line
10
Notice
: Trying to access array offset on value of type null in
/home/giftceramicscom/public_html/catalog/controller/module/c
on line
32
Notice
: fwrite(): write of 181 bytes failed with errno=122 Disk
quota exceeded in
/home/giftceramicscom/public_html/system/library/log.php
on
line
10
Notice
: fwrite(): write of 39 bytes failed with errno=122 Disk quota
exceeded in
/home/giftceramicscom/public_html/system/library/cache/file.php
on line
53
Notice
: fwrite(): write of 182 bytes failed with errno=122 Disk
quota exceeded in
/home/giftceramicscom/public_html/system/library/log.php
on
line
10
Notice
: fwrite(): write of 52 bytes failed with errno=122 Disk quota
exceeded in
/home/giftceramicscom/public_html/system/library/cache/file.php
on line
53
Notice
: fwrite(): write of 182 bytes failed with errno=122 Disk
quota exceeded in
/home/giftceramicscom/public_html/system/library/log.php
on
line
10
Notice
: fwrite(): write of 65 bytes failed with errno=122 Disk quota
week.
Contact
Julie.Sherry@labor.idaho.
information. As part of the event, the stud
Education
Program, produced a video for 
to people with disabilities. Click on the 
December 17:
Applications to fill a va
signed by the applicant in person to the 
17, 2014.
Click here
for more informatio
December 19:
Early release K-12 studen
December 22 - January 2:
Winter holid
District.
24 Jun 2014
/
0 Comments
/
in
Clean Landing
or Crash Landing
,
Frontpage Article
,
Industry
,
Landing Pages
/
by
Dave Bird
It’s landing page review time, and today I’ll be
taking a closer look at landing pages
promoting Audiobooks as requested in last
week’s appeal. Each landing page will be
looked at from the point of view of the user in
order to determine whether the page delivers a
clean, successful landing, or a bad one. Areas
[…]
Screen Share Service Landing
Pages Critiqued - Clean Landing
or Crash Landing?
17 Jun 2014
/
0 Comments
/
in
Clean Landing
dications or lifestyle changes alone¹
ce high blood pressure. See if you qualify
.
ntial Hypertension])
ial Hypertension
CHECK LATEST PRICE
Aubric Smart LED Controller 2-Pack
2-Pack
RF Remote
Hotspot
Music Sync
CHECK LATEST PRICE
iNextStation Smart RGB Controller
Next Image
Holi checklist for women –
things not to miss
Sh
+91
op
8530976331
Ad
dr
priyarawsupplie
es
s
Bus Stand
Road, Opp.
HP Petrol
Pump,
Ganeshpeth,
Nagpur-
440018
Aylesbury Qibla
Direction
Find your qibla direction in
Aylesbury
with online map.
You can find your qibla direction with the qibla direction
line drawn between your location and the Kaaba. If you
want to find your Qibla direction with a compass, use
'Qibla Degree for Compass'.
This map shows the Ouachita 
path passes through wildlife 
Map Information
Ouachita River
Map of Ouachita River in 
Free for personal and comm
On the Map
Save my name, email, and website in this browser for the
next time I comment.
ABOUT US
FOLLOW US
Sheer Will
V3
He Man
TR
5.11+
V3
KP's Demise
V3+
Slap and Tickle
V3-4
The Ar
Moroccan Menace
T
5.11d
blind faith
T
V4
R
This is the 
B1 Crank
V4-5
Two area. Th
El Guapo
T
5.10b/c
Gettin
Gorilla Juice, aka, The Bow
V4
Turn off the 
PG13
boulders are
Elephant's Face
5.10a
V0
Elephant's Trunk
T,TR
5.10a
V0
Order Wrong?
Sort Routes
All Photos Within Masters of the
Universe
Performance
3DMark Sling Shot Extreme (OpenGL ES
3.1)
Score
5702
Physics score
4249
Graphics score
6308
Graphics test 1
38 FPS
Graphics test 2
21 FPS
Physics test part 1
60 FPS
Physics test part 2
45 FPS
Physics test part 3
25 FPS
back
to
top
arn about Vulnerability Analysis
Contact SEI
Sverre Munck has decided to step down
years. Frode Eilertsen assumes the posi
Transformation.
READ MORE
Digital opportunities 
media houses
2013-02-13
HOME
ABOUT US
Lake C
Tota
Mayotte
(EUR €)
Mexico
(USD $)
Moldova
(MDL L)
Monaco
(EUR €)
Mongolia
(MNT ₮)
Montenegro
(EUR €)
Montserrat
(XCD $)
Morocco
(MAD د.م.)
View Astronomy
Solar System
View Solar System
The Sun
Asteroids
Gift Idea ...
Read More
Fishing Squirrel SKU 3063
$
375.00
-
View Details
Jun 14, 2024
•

+--

* DESCRIPTION OF THE TASK *
Identify the lines above with the word "fwrite". Copy them.

* OUTPUT FOR THIS EXERCISE *
: fwrite(): write of 181 bytes failed with errno=122 Disk
: fwrite(): write of 39 bytes failed with errno=122 Disk quota
: fwrite(): write of 182 bytes failed with errno=122 Disk
: fwrite(): write of 52 bytes failed with errno=122 Disk quota
: fwrite(): write of 182 bytes failed with errno=122 Disk
: fwrite(): write of 65 bytes failed with errno=122 Disk quota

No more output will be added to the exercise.